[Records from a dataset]
┄┄┄┄┄┄┄┄┄┄┄┄┄┄┄┄┄┄┄┄

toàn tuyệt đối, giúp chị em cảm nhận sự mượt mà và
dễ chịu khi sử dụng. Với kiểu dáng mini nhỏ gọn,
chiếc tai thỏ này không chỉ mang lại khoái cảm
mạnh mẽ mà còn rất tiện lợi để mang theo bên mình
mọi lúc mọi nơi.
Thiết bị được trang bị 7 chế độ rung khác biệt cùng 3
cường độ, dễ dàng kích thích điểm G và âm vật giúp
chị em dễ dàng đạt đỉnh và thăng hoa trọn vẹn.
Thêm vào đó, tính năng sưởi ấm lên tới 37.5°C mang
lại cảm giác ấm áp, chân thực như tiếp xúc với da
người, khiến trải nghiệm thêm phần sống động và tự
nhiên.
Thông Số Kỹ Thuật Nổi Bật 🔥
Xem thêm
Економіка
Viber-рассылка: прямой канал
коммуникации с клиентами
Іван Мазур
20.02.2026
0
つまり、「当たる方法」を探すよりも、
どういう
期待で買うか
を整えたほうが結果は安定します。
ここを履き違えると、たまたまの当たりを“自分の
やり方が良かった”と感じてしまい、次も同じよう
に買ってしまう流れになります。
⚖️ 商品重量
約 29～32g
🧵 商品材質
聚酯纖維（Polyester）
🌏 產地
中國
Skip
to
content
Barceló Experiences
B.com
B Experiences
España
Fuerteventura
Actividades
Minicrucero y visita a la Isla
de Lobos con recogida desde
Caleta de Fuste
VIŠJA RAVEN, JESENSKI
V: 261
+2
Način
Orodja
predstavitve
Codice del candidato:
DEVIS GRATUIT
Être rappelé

┄┄┄┄┄┄┄┄┄┄┄┄┄┄┄┄┄┄┄┄

Prompt:
Tally the lines in the records above that hold the word "mang", and give only that number.

Answer section:
3